### Task to complete
Examine the data below and state how many lines contain "What", offering no other words.

★ ★ ★

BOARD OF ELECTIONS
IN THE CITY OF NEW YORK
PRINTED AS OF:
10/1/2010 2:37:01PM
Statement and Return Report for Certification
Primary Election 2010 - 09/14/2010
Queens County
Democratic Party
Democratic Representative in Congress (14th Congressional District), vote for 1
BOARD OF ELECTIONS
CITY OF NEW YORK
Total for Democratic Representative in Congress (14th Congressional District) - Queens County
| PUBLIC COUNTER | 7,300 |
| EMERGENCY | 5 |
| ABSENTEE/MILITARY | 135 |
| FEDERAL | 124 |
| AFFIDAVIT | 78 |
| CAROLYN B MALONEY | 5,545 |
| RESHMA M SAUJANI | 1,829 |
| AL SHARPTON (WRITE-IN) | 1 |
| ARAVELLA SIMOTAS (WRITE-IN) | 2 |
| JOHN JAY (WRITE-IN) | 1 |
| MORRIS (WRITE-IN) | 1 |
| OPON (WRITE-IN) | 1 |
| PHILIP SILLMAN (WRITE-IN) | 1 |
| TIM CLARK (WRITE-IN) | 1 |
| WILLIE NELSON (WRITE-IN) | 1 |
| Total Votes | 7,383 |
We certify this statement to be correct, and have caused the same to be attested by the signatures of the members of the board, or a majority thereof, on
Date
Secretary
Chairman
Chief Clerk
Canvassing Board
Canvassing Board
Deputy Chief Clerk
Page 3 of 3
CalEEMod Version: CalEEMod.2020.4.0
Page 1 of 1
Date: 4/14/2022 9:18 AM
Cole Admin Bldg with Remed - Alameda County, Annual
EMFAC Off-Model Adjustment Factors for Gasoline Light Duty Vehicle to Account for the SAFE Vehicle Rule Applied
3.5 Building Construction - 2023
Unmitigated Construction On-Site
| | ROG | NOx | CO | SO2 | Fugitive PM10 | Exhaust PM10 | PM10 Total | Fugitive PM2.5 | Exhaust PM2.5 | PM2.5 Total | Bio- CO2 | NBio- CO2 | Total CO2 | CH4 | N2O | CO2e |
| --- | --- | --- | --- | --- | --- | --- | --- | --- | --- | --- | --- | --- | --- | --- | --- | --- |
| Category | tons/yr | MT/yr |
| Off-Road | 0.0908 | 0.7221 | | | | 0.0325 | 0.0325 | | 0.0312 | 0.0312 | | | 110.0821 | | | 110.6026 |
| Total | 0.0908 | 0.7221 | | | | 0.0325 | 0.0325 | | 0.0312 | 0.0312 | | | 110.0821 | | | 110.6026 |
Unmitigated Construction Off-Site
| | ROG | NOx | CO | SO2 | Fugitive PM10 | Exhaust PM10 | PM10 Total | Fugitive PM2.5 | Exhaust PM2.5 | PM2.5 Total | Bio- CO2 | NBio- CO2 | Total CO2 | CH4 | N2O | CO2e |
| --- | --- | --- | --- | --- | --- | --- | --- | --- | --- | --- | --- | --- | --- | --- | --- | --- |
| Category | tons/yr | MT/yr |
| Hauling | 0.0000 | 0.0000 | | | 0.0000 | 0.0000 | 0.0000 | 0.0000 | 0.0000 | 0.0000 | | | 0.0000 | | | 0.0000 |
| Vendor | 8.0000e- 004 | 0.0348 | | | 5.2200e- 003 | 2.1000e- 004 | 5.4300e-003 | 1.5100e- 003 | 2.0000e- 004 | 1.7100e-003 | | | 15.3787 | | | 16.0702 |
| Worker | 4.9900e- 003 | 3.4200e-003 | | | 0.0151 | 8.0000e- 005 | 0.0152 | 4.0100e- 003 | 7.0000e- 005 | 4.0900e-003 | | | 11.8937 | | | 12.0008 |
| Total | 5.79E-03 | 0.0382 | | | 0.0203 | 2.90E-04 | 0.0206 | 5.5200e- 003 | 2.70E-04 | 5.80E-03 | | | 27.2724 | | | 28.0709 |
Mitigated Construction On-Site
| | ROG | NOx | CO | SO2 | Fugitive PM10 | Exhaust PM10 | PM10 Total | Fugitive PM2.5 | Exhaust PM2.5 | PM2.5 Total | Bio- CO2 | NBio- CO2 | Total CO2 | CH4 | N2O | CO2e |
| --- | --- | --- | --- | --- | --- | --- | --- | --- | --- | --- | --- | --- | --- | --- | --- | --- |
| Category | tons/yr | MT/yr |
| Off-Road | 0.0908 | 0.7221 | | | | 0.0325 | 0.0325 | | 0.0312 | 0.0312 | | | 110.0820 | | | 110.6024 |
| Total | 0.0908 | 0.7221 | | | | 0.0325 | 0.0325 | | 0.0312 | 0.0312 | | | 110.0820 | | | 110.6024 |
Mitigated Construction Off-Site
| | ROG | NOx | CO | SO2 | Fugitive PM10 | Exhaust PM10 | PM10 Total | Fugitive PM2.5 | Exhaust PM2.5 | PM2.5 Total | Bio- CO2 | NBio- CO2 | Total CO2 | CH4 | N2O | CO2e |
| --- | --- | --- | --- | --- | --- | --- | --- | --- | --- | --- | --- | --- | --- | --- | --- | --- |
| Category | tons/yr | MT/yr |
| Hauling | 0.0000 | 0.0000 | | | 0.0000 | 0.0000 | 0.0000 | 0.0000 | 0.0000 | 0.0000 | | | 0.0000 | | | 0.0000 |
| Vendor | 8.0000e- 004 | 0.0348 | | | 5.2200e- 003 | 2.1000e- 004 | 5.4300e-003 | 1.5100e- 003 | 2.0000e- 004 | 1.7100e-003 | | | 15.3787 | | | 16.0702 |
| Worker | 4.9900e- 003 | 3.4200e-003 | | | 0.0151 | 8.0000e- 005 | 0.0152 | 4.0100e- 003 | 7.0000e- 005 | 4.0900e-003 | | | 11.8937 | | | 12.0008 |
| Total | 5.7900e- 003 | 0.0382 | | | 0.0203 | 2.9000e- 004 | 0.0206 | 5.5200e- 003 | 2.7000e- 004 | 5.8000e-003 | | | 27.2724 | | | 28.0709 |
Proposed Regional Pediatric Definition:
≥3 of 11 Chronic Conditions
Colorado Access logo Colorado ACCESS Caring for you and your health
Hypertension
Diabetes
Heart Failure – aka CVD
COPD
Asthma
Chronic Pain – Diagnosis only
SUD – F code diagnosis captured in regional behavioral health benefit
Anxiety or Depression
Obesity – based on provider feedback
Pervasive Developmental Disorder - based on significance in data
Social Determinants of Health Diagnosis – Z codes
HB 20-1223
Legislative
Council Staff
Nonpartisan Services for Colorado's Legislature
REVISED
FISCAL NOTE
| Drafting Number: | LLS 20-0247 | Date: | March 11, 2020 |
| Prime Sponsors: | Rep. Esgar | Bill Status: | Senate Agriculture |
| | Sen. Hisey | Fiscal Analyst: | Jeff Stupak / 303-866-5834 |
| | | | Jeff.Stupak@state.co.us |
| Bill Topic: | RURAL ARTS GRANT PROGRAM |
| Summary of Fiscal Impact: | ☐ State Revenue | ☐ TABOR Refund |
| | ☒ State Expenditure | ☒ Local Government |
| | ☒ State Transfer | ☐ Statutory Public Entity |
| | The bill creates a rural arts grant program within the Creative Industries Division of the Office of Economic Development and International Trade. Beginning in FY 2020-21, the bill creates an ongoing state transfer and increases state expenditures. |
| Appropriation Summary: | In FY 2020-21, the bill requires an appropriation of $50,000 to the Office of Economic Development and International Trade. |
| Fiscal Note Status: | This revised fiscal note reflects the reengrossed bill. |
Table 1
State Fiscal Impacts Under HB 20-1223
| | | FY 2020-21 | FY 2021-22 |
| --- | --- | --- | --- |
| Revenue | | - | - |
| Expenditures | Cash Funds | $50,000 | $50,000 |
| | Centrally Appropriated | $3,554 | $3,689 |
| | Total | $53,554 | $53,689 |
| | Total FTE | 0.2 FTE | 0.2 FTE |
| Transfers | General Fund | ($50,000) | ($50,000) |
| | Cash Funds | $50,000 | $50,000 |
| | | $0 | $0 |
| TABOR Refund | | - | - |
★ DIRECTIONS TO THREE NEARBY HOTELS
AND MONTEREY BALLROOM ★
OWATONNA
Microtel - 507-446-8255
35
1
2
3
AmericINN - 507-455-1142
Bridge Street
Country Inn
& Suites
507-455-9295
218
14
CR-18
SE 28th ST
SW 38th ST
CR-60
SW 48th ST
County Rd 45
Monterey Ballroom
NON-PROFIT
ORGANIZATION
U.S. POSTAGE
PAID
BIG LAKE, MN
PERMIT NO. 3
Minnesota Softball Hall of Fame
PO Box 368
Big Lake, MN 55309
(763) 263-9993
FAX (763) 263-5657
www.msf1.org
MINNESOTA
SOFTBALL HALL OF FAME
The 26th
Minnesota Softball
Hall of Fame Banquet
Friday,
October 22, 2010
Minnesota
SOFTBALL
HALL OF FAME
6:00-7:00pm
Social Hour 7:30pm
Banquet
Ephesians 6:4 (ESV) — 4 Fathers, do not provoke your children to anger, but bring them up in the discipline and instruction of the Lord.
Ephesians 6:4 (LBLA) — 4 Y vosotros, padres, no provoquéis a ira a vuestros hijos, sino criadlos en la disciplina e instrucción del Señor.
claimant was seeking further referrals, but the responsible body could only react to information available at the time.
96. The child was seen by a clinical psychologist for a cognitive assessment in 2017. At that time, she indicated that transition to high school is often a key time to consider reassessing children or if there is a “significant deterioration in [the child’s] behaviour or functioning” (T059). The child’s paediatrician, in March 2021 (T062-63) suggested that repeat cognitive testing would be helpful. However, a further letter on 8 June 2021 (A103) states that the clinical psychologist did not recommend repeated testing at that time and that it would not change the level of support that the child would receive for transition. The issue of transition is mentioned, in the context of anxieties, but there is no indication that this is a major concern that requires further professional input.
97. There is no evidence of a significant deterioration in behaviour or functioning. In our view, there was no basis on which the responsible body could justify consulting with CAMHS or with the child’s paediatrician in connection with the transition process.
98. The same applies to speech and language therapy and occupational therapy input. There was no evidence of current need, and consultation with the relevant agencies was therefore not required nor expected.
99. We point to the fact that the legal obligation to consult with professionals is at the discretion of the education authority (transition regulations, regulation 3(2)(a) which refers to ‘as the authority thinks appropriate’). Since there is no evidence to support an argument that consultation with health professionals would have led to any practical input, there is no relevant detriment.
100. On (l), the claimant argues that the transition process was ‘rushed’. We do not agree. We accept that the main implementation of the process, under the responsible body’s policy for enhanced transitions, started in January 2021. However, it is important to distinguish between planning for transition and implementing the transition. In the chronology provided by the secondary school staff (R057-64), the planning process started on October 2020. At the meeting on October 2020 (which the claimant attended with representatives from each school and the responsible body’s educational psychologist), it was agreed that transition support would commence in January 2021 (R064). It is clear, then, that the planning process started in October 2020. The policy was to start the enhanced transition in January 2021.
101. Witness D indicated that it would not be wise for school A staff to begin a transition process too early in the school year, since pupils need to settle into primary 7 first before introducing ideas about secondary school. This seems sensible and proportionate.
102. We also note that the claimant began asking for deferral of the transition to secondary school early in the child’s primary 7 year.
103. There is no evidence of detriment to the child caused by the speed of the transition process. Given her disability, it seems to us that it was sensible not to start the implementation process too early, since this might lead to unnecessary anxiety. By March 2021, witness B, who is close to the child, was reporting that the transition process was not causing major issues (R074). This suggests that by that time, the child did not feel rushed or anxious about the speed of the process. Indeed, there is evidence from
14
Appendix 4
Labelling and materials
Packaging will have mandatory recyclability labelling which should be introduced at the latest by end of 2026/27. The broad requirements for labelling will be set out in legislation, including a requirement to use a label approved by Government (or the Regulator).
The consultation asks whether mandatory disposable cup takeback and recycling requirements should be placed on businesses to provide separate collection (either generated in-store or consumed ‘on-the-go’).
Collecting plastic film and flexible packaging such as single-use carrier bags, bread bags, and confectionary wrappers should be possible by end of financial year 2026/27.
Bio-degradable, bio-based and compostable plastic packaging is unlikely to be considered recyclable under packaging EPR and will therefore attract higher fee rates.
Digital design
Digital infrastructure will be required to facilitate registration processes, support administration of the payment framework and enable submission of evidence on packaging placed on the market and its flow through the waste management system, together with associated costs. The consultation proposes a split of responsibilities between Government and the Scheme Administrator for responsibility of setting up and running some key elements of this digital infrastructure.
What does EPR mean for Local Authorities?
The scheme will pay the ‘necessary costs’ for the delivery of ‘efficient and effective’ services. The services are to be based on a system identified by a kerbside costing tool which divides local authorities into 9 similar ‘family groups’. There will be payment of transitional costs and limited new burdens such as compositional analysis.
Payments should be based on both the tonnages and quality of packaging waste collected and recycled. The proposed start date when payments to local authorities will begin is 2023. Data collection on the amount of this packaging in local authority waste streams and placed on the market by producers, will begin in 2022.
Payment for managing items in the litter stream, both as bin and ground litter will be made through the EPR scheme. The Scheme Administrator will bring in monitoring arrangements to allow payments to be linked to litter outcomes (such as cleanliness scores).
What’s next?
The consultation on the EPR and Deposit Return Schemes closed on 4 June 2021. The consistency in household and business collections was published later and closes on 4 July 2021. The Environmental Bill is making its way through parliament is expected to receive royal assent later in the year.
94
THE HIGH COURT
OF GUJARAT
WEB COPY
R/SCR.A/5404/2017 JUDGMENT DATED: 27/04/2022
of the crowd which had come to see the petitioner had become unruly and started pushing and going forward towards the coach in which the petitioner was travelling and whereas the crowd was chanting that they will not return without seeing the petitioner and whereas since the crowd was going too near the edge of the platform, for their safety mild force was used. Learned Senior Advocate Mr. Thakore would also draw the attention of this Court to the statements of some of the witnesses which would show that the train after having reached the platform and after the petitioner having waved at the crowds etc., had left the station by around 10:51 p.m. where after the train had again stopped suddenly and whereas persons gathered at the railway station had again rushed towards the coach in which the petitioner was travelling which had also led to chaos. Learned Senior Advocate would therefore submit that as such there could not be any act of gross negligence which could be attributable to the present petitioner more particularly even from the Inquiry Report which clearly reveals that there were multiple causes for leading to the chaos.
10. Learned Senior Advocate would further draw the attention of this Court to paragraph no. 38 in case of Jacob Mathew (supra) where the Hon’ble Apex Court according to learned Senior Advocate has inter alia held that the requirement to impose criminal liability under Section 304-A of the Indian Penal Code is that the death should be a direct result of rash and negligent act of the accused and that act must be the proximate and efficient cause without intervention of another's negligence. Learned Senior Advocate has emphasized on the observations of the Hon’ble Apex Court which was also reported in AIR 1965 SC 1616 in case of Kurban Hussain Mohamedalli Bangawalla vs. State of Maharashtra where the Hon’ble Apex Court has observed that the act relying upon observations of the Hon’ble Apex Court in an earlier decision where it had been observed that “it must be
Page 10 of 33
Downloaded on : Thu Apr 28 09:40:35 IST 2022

★ ★ ★

### Task result
2